About 6:30 a.m., with no hope of finding more survivors, the rescue team pulled out.
That morning, the mine was flooded to put out fires raging in the tunnels. On Nov. 2, more than five weeks after the explosion, searchers recovered three bodies at the entrance to Four Section. Six days later, the last nine bodies were found.
Questions abound
The mine reopened in mid-December.
Today, there are still more questions than answers: Should more have been done to fix the roof in Four Section before the accident? Had the company been dealing adequately with the mine's gas problems? Why were so many men directed to a section of the mine that had already exploded once? The federal Mine Safety and Health Administration has investigated but has not completed its report.

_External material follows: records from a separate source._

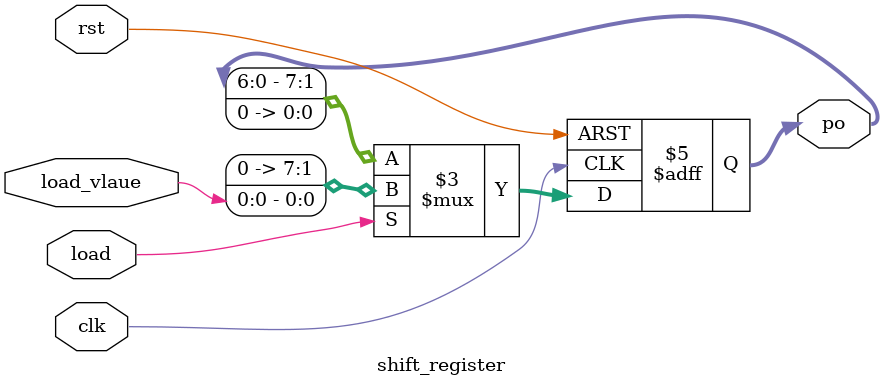
<source format=v>
module shift_register(clk,rst,po,load,load_vlaue);

parameter SHIFT_DIRECTION = "LEFT" ;
parameter SHIFT_AMOUNT = 1;

input clk,rst,load,load_vlaue;
output reg [7:0] po;

always @(posedge clk or posedge rst) begin
    if (rst) po <= 0;
    else if (load) po <= load_vlaue;
    else if (SHIFT_DIRECTION == "LEFT") 
        po <= {po[7-SHIFT_AMOUNT:0] , {SHIFT_AMOUNT{1'b0}}};
    else if (SHIFT_DIRECTION == "RIGHT") 
        po <= { {SHIFT_AMOUNT{1'b0}} , po[7-SHIFT_AMOUNT:0] };
end
endmodule
</source>
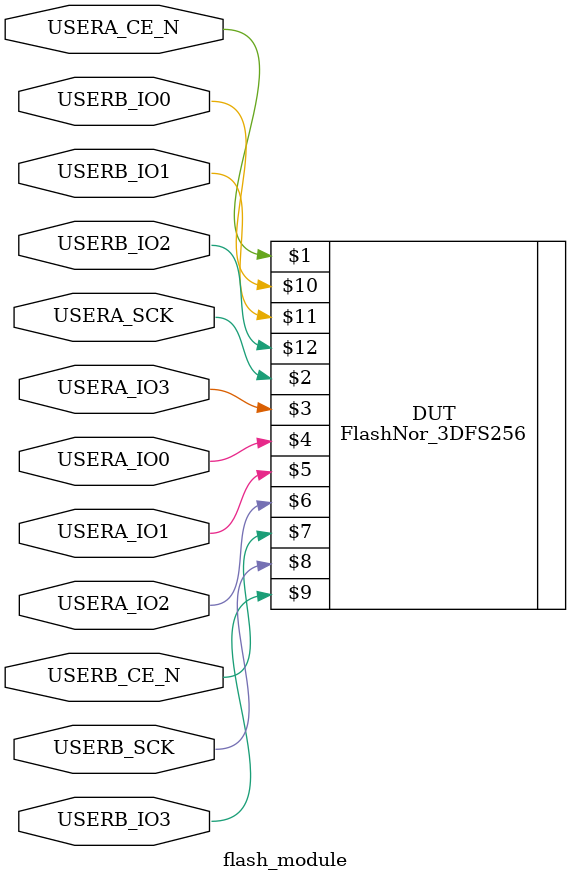
<source format=v>
/*
-----------------------------------------------------------------------------------------------------
-- Company			: Space Applications Centre, ISRO
-- Engineer			: Adhiraj Roy Chowdhury
-- Create Date		: 16:35:00 10/05/2022
-- Target Devices	: FPGA:RT4G150_ES, Controller for 3DFS256M04VS2801 NOR Flash memory
------------------------------------------------------------------------------------------------------ 
*/

module flash_module 
    (
    input USERA_CE_N, 
    input USERA_SCK, 
    inout USERA_IO3,
    inout USERA_IO0, 
    inout USERA_IO1,  
    inout USERA_IO2,
    input USERB_CE_N,
    input USERB_SCK, 
    inout USERB_IO3, 
    inout USERB_IO0, 
    inout USERB_IO1, 
    inout USERB_IO2 	
    ); 

FlashNor_3DFS256 DUT (USERA_CE_N, USERA_SCK, USERA_IO3, USERA_IO0, USERA_IO1, USERA_IO2, USERB_CE_N, USERB_SCK, USERB_IO3, USERB_IO0, USERB_IO1, USERB_IO2);

endmodule
</source>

But the agency has admonished the mine owner, Jim Walter Resources, for having "no responsible person who took control of the situation" during the accident. The agency also declared the mine's firefighting plan inadequate.
The company declined to comment on firefighting procedures, citing the pending investigation. But the mine's firefighting plan has been revised to improve coordination.
In recent months, the mine has been cited for numerous violations, including accumulations of coal dust, ventilation problems and inadequate roof support.
The Bush administration's new budget calls for a 5 percent cut in funding for the MSHA's coal mine enforcement. Experts say that could mean fewer inspectors.
In September, 1,000 miners, family members and company officials marked the first anniversary of the accident by erecting a memorial.
Ten of the 13 families that lost breadwinners have filed wrongful-death lawsuits against the company, alleging negligence.
Jim Walter Resources denies it was negligent and characterizes the accident as unforeseeable.
Rose, the miner who prayed as he headed toward Four Section after the first explosion, is among those who have gone back underground. It's the only work he knows.
After the mine reopened, he went to the spot where his crewmates' bodies were found, knelt in the coal dust and wept.